[DATA IN THIS EXERCISE]

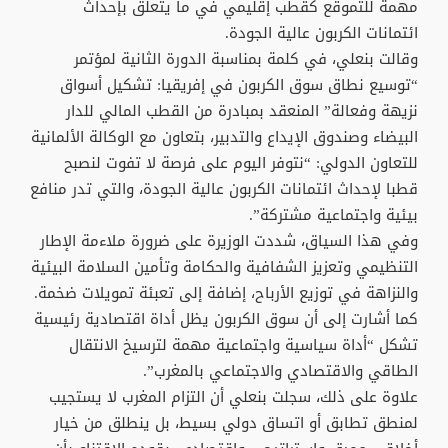
مهمة للتموقع كقطب إقليمي في ما يتعلق بإحداث
ائتمانات الكربون عالية الجودة.
وقالت بنعلي، في كلمة بمناسبة الدورة الثانية لمؤتمر
“توسیع نطاق سوق الكربون في إفريقيا: تشكيل أسواق
نزيهة وفعالة” المنعقد بمبادرة من القطب المالي للدار
البيضاء وصندوق الإيداع والتدبير، بتعاون مع الوكالة الألمانية
للتعاون الدولي: “نتوفر اليوم على فرصة لا تفوت لنصبح
قطبا لإحداث ائتمانات الكربون عالية الجودة، والتي تدر منافع
بيئية واجتماعية مشتركة”.
وفي هذا السياق، شددت الوزيرة على ضرورة ملاءمة الإطار
التنظيمي وتعزيز الشفافية والحكامة وتأمين السلامة البيئية
والنزاهة في توزيع الأرباح، إضافة إلى تعبئة تمويلات ضخمة.
كما أشارت إلى أن سوق الكربون يظل أداة اقتصادية رئيسية
تشكل “أداة سياسية واجتماعية مهمة لترسيخ الانتقال
الطاقي والاقتصادي والاجتماعي بالمغرب”.
علاوة على ذلك، سجلت بنعلي أن التزام المغرب لا يستجيب
لمنطق تطابق أو اتساق دولي بسيط، بل ينطلق من خيار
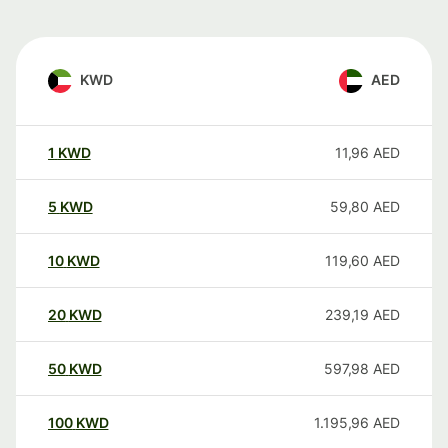
KWD
AED
1
KWD
11,96
AED
5
KWD
59,80
AED
10
KWD
119,60
AED
20
KWD
239,19
AED
50
KWD
597,98
AED
100
KWD
1.195,96
AED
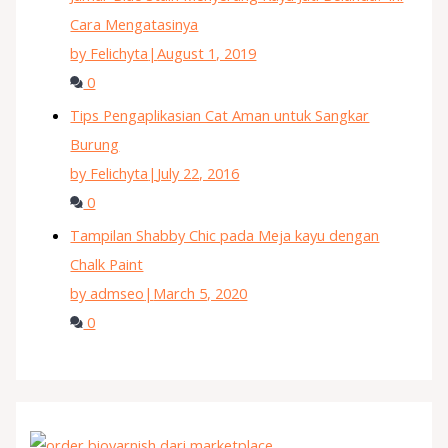
Cara Mengatasinya
by Felichyta
|
August 1, 2019
0
Tips Pengaplikasian Cat Aman untuk Sangkar
Burung
by Felichyta
|
July 22, 2016
0
Tampilan Shabby Chic pada Meja kayu dengan
Chalk Paint
by admseo
|
March 5, 2020
0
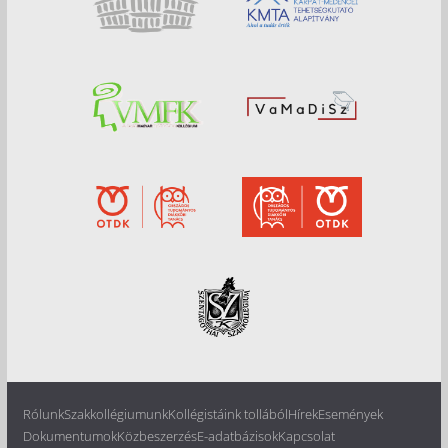
Rólunk
Szakkollégiumunk
Kollégistáink tollából
Hírek
Események
Dokumentumok
Közbeszerzés
E-adatbázisok
Kapcsolat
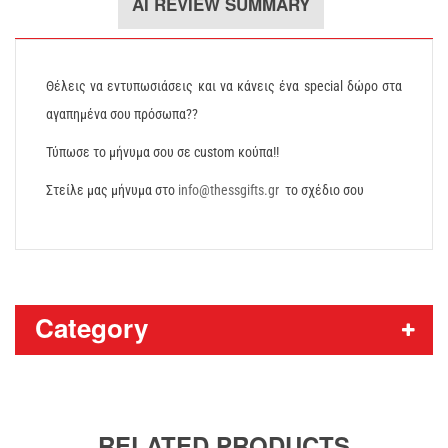
AI REVIEW SUMMARY
Θέλεις να εντυπωσιάσεις και να κάνεις ένα special δώρο στα
αγαπημένα σου πρόσωπα??
Τύπωσε το μήνυμα σου σε custom κούπα!!
Στείλε μας μήνυμα στο
info@thessgifts.gr
το σχέδιο σου
Category
RELATED PRODUCTS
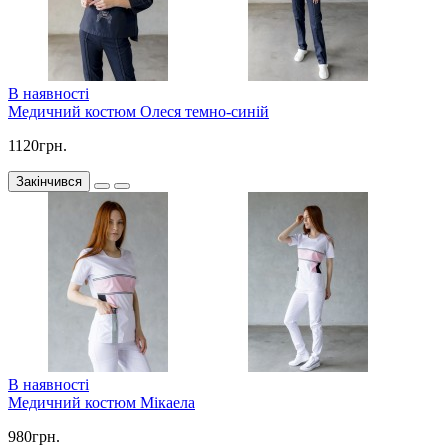
В наявності
Медичний костюм Олеся темно-синiй
1120грн.
Закінчився
В наявності
Медичний костюм Мікаела
980грн.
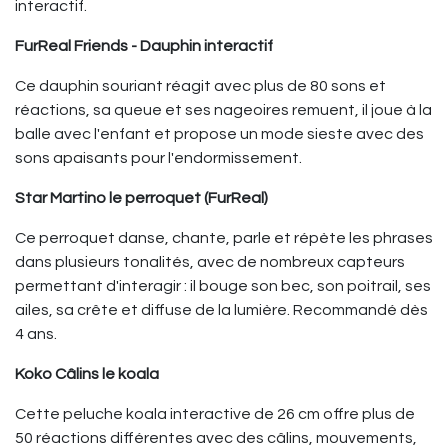
interactif.
FurReal Friends - Dauphin interactif
Ce dauphin souriant réagit avec plus de 80 sons et
réactions, sa queue et ses nageoires remuent, il joue à la
balle avec l'enfant et propose un mode sieste avec des
sons apaisants pour l'endormissement.
Star Martino le perroquet (FurReal)
Ce perroquet danse, chante, parle et répète les phrases
dans plusieurs tonalités, avec de nombreux capteurs
permettant d'interagir : il bouge son bec, son poitrail, ses
ailes, sa crête et diffuse de la lumière. Recommandé dès
4 ans.
Koko Câlins le koala
Cette peluche koala interactive de 26 cm offre plus de
50 réactions différentes avec des câlins, mouvements,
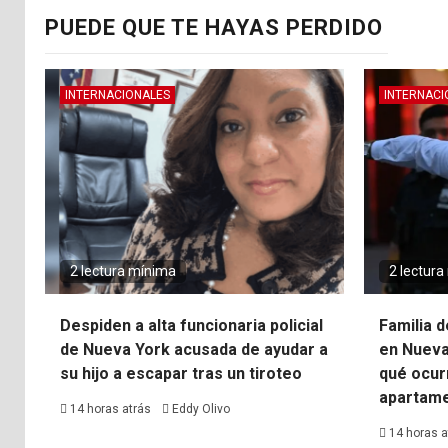
PUEDE QUE TE HAYAS PERDIDO
INTERNACIONALES
INTERNACI
2 lectura mínima
2 lectur
Despiden a alta funcionaria policial
Familia 
de Nueva York acusada de ayudar a
en Nueva
su hijo a escapar tras un tiroteo
qué ocur
apartam
14 horas atrás
Eddy Olivo
14 horas a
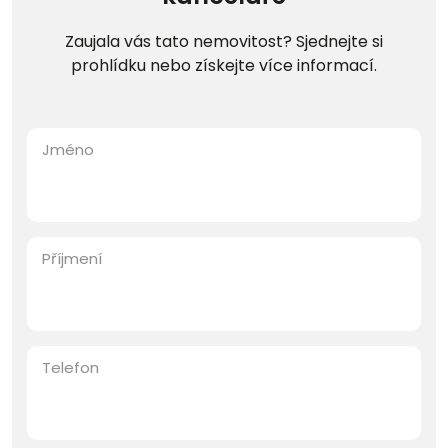
Zaujala vás tato nemovitost? Sjednejte si
prohlídku nebo získejte více informací.
Jméno
Příjmení
Telefon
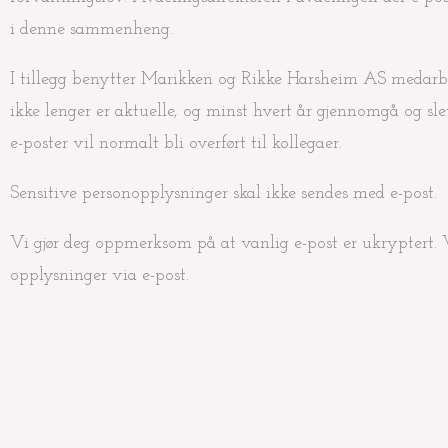
i denne sammenheng.
I tillegg benytter Marikken og Rikke Harsheim AS medarbei
ikke lenger er aktuelle, og minst hvert år gjennomgå og sl
e-poster vil normalt bli overført til kollegaer.
Sensitive personopplysninger skal ikke sendes med e-post.
Vi gjør deg oppmerksom på at vanlig e-post er ukryptert. Vi
opplysninger via e-post.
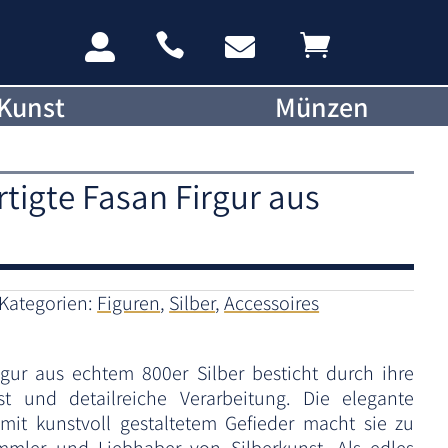




Kunst
Münzen
rtigte Fasan Firgur aus
Kategorien:
Figuren
,
Silber
,
Accessoires
igur aus echtem 800er Silber besticht durch ihre
st und detailreiche Verarbeitung. Die elegante
mit kunstvoll gestaltetem Gefieder macht sie zu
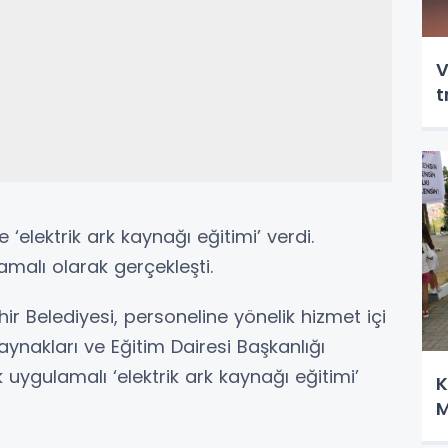
V
t
 ‘elektrik ark kaynağı eğitimi’ verdi.
malı olarak gerçekleşti.
ir Belediyesi, personeline yönelik hizmet içi
ynakları ve Eğitim Dairesi Başkanlığı
 uygulamalı ‘elektrik ark kaynağı eğitimi’
K
M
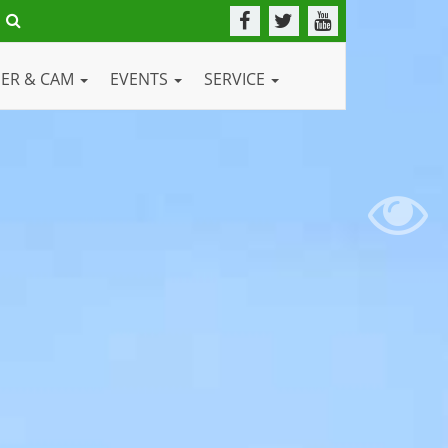
DER & CAM
EVENTS
SERVICE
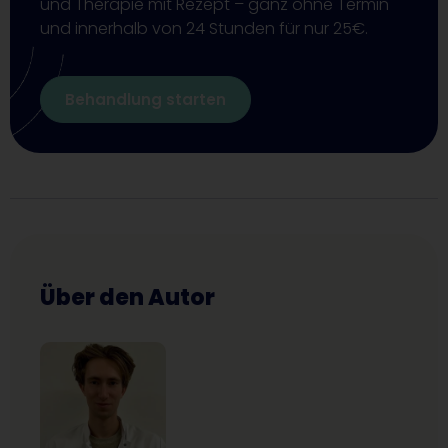
und Therapie mit Rezept – ganz ohne Termin
und innerhalb von 24 Stunden für nur 25€.
Behandlung starten
Über den Autor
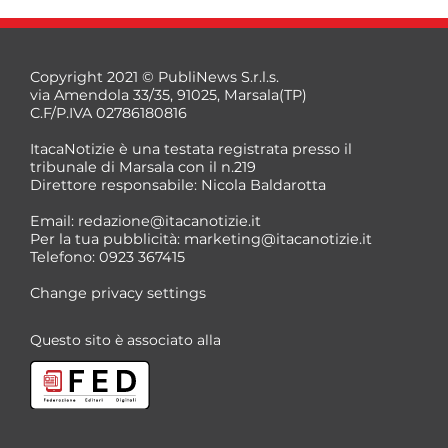
Copyright 2021 © PubliNews S.r.l.s.
via Amendola 33/35, 91025, Marsala(TP)
C.F/P.IVA 02786180816
ItacaNotizie è una testata registrata presso il
tribunale di Marsala con il n.219
Direttore responsabile: Nicola Baldarotta
Email:
redazione@itacanotizie.it
Per la tua pubblicità:
marketing@itacanotizie.it
Telefono: 0923 367415
Change privacy settings
Questo sito è associato alla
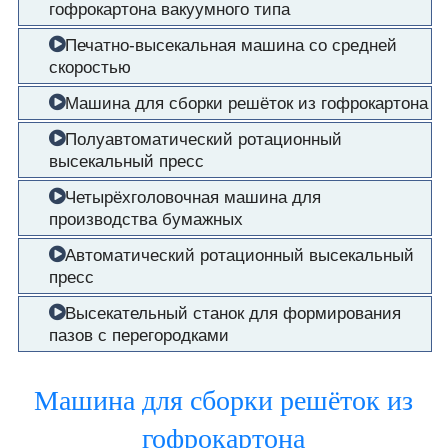
гофрокартона вакуумного типа
Печатно-высекальная машина со средней
скоростью
Машина для сборки решёток из гофрокартона
Полуавтоматический ротационный
высекальный пресс
Четырёхголовочная машина для
производства бумажных
Автоматический ротационный высекальный
пресс
Высекательный станок для формирования
пазов с перегородками
Машина для сборки решёток из
гофрокартона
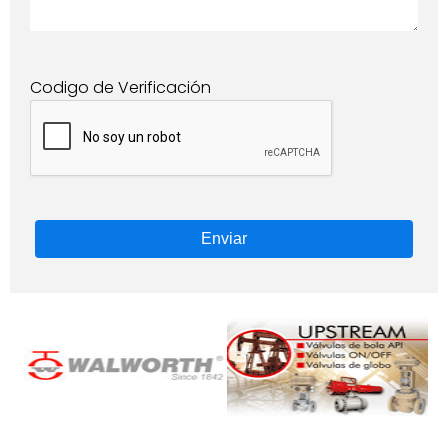
Codigo de Verificación
Enviar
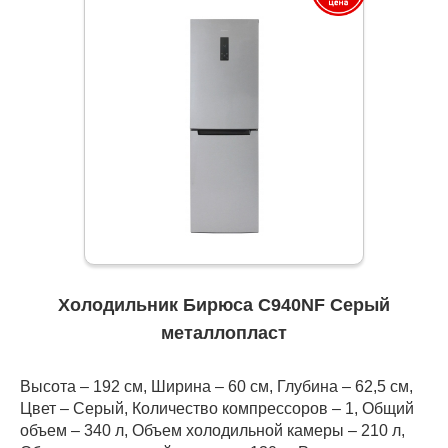
Холодильник Бирюса C940NF Серый
металлопласт
Высота – 192 см, Ширина – 60 см, Глубина – 62,5 см,
Цвет – Серый, Количество компрессоров – 1, Общий
объем – 340 л, Объем холодильной камеры – 210 л,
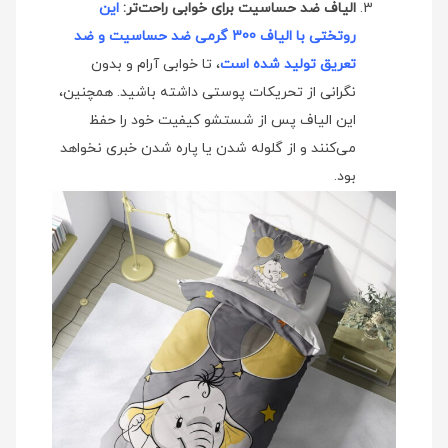
الیاف ضد حساسیت برای خوابی راحت‌تر:
این
روتختی با الیاف 300 گرمی ضد حساسیت و ضد
تعریق تولید شده است
، تا خوابی آرام و بدون
نگرانی از تحریکات پوستی داشته باشید. همچنین،
این الیاف پس از شستشو کیفیت خود را حفظ
می‌کنند و از گلوله شدن یا پاره شدن خبری نخواهد
بود.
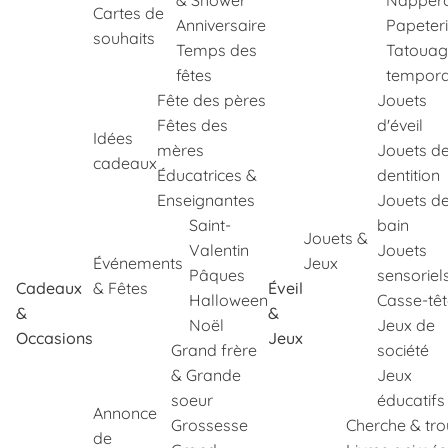
& Shower
Napper
Cartes de
Anniversaire
Papeter
souhaits
Temps des
Tatouag
fêtes
tempora
Fête des pères
Jouets
Fêtes des
d'éveil
Idées
mères
Jouets d
cadeaux
Éducatrices &
dentition
Enseignantes
Jouets d
Saint-
bain
Jouets &
Valentin
Jouets
Événements
Jeux
Pâques
sensoriel
Cadeaux
& Fêtes
Éveil
Halloween
Casse-tê
&
&
Noël
Jeux de
Occasions
Jeux
Grand frère
société
& Grande
Jeux
soeur
éducatifs
Annonce
Grossesse
Cherche & tr
de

[/DATA IN THIS EXERCISE]

WORK ORDER -
Copy the lines from the one containing "Cara Mengatasinya" through the one containing "50 réactions différentes", including both, and leave the pictures out.

SOLUTION -
Cara Mengatasinya
by Felichyta
|
August 1, 2019
0
Tips Pengaplikasian Cat Aman untuk Sangkar
Burung
by Felichyta
|
July 22, 2016
0
Tampilan Shabby Chic pada Meja kayu dengan
Chalk Paint
by admseo
|
March 5, 2020
0
Rólunk
Szakkollégiumunk
Kollégistáink tollából
Hírek
Események
Dokumentumok
Közbeszerzés
E-adatbázisok
Kapcsolat
AI REVIEW SUMMARY
Θέλεις να εντυπωσιάσεις και να κάνεις ένα special δώρο στα
αγαπημένα σου πρόσωπα??
Τύπωσε το μήνυμα σου σε custom κούπα!!
Στείλε μας μήνυμα στο
info@thessgifts.gr
το σχέδιο σου
Category
RELATED PRODUCTS
В наявності
Медичний костюм Олеся темно-синiй
1120грн.
Закінчився
В наявності
Медичний костюм Мікаела
980грн.
interactif.
FurReal Friends - Dauphin interactif
Ce dauphin souriant réagit avec plus de 80 sons et
réactions, sa queue et ses nageoires remuent, il joue à la
balle avec l'enfant et propose un mode sieste avec des
sons apaisants pour l'endormissement.
Star Martino le perroquet (FurReal)
Ce perroquet danse, chante, parle et répète les phrases
dans plusieurs tonalités, avec de nombreux capteurs
permettant d'interagir : il bouge son bec, son poitrail, ses
ailes, sa crête et diffuse de la lumière. Recommandé dès
4 ans.
Koko Câlins le koala
Cette peluche koala interactive de 26 cm offre plus de
50 réactions différentes avec des câlins, mouvements,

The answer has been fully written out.